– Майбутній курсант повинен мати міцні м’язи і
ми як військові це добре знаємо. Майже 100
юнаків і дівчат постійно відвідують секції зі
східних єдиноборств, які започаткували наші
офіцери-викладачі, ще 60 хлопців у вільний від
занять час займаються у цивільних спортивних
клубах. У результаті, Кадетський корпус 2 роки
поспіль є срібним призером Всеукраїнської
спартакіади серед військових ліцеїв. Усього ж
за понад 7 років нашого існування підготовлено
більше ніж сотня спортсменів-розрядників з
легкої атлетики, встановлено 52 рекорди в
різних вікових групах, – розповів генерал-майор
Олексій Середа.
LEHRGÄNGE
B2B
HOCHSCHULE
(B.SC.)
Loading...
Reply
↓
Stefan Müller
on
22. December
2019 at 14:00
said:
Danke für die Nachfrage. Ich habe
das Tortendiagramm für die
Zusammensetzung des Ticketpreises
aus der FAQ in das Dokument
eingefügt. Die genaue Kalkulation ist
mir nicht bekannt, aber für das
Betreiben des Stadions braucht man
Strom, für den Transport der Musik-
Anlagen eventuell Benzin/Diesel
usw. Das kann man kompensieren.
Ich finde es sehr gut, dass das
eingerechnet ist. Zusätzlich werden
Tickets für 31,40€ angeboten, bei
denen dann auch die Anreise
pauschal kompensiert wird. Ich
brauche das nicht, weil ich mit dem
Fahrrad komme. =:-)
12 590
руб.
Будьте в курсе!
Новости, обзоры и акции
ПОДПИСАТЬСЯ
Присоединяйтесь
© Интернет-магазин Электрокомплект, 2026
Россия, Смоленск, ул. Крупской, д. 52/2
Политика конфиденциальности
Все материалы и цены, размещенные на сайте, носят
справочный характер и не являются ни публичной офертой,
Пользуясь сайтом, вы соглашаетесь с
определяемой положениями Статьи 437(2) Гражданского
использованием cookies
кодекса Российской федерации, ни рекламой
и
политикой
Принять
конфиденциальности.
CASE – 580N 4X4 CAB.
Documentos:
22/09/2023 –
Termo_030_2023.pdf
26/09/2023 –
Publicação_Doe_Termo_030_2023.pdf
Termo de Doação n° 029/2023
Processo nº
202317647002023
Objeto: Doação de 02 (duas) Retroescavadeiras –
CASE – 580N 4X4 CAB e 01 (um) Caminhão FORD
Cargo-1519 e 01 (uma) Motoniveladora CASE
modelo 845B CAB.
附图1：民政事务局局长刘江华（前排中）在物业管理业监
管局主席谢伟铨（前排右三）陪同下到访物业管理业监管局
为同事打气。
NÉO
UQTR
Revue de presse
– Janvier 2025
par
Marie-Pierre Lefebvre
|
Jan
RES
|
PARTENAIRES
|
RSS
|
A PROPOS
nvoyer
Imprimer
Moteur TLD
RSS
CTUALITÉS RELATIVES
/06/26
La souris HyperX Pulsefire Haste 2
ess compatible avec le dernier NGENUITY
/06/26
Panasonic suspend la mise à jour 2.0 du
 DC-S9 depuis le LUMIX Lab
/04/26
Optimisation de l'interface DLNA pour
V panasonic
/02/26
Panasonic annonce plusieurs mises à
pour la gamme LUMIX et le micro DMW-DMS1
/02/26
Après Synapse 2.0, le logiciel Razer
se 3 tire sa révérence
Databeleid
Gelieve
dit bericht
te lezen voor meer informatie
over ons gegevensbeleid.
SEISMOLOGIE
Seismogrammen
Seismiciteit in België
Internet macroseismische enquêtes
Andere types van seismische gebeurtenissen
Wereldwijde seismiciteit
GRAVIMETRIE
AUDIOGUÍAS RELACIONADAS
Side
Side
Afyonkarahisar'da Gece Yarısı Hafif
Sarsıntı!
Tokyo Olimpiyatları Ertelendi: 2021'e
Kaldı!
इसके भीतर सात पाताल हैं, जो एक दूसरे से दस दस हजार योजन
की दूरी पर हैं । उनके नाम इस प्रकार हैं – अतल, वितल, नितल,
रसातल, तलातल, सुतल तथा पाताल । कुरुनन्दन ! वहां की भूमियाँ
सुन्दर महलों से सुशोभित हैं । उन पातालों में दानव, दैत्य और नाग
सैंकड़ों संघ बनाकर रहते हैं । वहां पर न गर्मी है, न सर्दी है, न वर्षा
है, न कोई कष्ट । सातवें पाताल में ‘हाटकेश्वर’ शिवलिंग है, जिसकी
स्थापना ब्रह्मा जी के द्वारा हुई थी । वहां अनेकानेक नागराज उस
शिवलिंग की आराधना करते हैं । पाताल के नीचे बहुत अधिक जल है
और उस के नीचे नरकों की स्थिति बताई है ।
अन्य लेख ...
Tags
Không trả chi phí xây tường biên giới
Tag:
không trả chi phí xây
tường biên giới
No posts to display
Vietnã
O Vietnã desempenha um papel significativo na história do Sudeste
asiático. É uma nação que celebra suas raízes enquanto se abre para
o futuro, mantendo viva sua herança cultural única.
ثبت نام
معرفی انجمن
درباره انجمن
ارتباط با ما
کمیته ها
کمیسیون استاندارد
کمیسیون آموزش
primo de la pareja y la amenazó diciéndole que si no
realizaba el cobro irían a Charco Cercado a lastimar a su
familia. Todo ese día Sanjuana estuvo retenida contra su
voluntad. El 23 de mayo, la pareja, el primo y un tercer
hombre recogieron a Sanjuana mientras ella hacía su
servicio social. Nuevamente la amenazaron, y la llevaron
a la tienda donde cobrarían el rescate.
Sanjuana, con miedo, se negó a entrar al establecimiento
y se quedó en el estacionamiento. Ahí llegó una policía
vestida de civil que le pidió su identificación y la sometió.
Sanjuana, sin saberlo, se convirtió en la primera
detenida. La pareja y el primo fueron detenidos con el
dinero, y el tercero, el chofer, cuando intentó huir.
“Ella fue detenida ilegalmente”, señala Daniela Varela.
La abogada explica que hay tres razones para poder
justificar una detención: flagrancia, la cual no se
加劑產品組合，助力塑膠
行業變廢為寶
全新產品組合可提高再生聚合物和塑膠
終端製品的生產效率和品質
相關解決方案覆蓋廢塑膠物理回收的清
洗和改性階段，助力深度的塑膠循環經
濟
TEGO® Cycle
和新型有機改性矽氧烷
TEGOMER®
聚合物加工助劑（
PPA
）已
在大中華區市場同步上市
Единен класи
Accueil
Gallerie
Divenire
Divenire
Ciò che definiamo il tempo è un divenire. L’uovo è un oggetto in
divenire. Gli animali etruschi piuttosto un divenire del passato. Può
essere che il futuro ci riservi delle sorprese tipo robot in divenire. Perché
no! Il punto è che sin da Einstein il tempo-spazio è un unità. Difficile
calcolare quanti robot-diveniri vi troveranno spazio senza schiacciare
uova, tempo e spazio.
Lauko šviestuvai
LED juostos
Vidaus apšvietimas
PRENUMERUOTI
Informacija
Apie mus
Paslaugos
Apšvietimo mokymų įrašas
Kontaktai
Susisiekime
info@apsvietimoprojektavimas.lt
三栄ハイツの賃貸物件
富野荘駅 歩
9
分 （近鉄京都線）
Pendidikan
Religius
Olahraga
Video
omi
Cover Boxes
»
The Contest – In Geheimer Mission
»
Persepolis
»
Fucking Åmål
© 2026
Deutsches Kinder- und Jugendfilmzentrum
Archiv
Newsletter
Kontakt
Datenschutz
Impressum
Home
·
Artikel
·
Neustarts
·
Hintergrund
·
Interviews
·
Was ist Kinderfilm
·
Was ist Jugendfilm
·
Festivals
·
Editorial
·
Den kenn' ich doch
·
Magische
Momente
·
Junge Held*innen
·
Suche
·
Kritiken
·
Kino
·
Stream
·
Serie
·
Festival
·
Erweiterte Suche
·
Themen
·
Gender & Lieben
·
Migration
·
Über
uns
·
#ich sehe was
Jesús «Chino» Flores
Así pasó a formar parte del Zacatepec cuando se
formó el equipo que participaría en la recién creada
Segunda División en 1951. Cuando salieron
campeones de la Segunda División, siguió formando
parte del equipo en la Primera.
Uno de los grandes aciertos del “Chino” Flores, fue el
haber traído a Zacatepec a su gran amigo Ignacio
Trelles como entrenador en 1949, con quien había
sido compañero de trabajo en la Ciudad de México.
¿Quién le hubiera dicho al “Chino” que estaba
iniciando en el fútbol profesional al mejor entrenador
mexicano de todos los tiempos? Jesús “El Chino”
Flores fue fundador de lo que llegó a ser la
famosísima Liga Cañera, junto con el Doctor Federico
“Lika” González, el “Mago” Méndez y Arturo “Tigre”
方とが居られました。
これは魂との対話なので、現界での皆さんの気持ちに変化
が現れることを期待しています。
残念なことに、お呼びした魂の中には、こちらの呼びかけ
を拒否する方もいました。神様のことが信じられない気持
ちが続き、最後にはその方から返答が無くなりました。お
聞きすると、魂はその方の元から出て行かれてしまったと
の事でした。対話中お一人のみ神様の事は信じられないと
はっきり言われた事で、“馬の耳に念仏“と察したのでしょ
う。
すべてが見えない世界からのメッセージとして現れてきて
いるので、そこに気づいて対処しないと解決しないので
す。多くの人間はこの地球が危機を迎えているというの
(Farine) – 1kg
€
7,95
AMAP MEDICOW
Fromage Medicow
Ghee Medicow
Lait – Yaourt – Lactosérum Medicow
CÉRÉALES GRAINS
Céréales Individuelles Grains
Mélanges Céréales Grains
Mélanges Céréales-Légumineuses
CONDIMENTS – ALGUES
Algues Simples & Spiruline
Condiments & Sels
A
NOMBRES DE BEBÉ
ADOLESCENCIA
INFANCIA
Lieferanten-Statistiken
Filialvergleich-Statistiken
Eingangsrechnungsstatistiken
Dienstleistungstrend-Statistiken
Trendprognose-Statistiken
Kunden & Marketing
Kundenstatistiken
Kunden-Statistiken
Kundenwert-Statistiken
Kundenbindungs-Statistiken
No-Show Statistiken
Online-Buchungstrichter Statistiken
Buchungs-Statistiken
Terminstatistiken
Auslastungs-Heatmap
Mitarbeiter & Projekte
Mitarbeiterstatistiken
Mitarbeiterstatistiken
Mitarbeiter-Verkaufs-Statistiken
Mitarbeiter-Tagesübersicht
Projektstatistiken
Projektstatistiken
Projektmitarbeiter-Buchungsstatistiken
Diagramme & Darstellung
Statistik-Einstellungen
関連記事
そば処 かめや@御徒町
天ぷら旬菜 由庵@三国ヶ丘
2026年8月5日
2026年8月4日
* * * *
--- INSTRUCTION ---
If a line in the entries holds the string "futuro", it belongs in the tally; state the tally alone.

--- SOLVED EXERCISE ---
2